── Excerpted text ──

A New Twist: 401(k) 'Re-Enrollment'
Excerpt: "With re-enrollment, your employer can shift your money out of current 401(k) investments and reinvest the money in a diversified portfolio for you. You have the right to opt out, of course, if you don't want to change. It's another sign of how 401(k)s are adopting features of traditional pensions, where workers are automatically signed up and investment decisions are made for them." (The Baltimore Sun)


New Study Says Plan Sponsors Must Improve Fiduciary Practices
Excerpt: "[The MetLife U.S. Pension Risk Behavior Index] considers investment, liability and business risk management among the largest U.S. defined benefit pension plan sponsors. . . . Designed to measure both the aptitude and attitude of employee benefit decision-makers, the research creates a base case gauge as to the current state of pension risk management. Not surprisingly, respondents ranked the following risk factors as 'Most Important,' in part it is believed because they are the simplest to model and measure: Asset Allocation; Meeting Return Goals; Underfunding of Liabilities; Asset and Liability Mismatch." (Pension Risk Matters)

───
── Entries shown ──

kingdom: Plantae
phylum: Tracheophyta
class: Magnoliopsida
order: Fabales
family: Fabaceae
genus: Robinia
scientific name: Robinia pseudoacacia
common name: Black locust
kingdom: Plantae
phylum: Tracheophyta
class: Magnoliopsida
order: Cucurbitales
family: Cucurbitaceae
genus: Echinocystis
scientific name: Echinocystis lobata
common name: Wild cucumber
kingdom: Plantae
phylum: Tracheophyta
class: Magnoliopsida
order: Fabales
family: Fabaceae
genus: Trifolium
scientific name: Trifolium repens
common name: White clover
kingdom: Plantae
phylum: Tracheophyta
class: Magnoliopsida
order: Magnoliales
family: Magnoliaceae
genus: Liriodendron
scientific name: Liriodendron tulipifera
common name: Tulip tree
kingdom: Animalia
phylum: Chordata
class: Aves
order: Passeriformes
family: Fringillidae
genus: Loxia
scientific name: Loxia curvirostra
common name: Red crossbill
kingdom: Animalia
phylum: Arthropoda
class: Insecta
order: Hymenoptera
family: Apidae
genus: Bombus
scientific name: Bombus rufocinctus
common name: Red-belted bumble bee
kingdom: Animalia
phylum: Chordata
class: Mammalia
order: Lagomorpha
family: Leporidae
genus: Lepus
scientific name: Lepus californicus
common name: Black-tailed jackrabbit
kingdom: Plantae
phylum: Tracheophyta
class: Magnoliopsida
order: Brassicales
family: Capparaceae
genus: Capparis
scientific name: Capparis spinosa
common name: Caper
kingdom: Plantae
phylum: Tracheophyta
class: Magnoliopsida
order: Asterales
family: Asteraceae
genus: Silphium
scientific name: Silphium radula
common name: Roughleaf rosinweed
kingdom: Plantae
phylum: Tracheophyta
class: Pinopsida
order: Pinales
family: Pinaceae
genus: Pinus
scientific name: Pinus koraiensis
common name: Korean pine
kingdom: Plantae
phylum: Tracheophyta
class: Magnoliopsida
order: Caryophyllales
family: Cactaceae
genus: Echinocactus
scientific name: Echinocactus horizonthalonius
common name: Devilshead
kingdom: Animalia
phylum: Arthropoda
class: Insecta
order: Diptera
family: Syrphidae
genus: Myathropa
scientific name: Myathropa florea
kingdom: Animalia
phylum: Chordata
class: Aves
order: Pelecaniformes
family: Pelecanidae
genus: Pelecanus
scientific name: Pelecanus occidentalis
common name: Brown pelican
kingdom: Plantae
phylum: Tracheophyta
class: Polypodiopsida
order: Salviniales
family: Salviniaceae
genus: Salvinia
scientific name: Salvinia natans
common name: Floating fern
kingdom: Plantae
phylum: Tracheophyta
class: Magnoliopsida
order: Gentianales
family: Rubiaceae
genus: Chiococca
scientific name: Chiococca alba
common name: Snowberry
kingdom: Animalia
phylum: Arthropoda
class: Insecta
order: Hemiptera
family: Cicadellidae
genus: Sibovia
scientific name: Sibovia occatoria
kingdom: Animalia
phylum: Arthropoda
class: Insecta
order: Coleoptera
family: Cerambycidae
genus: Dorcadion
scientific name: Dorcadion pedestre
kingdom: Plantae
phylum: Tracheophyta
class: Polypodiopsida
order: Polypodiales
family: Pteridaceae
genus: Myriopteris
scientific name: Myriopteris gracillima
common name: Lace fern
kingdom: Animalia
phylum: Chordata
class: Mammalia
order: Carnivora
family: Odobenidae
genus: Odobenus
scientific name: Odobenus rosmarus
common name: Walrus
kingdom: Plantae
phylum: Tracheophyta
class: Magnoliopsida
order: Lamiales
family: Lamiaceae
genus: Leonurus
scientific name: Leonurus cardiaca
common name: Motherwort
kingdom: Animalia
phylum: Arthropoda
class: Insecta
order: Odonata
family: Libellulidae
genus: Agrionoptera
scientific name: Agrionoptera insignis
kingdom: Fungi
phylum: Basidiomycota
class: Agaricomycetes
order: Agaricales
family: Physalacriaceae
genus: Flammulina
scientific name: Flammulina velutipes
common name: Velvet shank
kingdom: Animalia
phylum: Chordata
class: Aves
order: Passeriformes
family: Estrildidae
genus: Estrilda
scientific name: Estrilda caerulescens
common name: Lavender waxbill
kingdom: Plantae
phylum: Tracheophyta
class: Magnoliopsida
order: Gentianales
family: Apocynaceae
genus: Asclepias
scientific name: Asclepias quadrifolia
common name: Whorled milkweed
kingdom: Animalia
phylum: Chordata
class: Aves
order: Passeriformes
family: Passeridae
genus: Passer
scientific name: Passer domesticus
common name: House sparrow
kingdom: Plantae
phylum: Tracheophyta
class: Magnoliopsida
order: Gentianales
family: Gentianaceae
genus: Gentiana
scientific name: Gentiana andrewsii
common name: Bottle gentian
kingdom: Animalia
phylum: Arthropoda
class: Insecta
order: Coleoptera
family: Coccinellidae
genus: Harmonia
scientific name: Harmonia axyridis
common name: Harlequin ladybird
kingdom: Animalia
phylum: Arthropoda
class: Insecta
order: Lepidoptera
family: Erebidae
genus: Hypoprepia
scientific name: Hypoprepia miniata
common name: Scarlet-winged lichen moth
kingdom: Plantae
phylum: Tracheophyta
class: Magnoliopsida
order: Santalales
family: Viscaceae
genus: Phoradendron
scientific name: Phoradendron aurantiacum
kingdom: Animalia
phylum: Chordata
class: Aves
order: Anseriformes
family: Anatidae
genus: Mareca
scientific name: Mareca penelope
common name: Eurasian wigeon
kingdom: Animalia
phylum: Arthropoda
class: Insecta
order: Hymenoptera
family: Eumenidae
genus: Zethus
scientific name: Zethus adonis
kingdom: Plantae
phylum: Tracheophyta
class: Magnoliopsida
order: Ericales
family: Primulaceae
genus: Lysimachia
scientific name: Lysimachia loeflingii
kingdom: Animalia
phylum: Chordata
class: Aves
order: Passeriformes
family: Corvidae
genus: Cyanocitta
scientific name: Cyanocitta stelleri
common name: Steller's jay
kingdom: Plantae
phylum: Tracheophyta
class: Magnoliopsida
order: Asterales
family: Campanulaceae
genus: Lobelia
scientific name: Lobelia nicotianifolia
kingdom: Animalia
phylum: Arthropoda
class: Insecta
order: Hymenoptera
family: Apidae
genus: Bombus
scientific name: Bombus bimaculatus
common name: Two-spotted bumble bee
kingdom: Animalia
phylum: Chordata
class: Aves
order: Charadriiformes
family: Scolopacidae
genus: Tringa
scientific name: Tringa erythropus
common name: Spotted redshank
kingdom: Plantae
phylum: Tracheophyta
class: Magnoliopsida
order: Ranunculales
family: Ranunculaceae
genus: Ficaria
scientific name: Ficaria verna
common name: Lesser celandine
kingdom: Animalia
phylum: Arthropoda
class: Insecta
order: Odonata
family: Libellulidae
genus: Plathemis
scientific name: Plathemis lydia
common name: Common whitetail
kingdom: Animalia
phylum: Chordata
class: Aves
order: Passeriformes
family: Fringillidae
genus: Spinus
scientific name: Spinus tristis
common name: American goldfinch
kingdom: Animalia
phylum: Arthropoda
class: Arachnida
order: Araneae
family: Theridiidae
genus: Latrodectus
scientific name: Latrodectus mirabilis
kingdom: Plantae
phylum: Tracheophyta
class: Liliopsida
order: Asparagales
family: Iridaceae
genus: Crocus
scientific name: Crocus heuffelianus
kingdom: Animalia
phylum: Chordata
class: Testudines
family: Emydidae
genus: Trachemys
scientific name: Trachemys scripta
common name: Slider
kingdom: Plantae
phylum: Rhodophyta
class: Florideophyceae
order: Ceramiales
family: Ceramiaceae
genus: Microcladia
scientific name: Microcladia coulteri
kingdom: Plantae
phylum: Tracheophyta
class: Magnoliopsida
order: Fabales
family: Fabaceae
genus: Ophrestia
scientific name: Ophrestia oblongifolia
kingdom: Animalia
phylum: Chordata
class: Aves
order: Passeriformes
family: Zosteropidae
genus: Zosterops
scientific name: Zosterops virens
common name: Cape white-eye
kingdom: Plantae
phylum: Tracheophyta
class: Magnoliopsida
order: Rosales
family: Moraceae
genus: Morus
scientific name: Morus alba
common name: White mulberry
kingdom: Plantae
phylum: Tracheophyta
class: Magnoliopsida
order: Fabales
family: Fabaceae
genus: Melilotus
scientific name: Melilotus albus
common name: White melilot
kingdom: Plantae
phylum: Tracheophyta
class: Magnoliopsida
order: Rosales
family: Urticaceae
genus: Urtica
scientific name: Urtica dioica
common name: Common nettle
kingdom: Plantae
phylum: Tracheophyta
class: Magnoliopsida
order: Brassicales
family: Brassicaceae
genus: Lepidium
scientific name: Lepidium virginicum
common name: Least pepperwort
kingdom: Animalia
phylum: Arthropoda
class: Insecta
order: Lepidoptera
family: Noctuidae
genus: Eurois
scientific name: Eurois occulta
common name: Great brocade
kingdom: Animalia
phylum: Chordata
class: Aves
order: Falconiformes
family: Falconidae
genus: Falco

───

## The tasks
1. Can you transcribe the stretch of the retirement-plan text from "A New Twist: 401(k)" through "(The Baltimore Sun)"?
2. Answer these from the retirement-plan text:
(a) Under re-enrollment, what right does the employee have if they don't want to change?
(b) Which publication is given as the source of the excerpt on 401(k) re-enrollment?
(c) The MetLife index is designed to measure which two qualities of employee benefit decision-makers?

## Solutions below
1.
A New Twist: 401(k) 'Re-Enrollment'
Excerpt: "With re-enrollment, your employer can shift your money out of current 401(k) investments and reinvest the money in a diversified portfolio for you. You have the right to opt out, of course, if you don't want to change. It's another sign of how 401(k)s are adopting features of traditional pensions, where workers are automatically signed up and investment decisions are made for them." (The Baltimore Sun)

2.
(a) The right to opt out.
(b) The Baltimore Sun.
(c) Their aptitude and their attitude.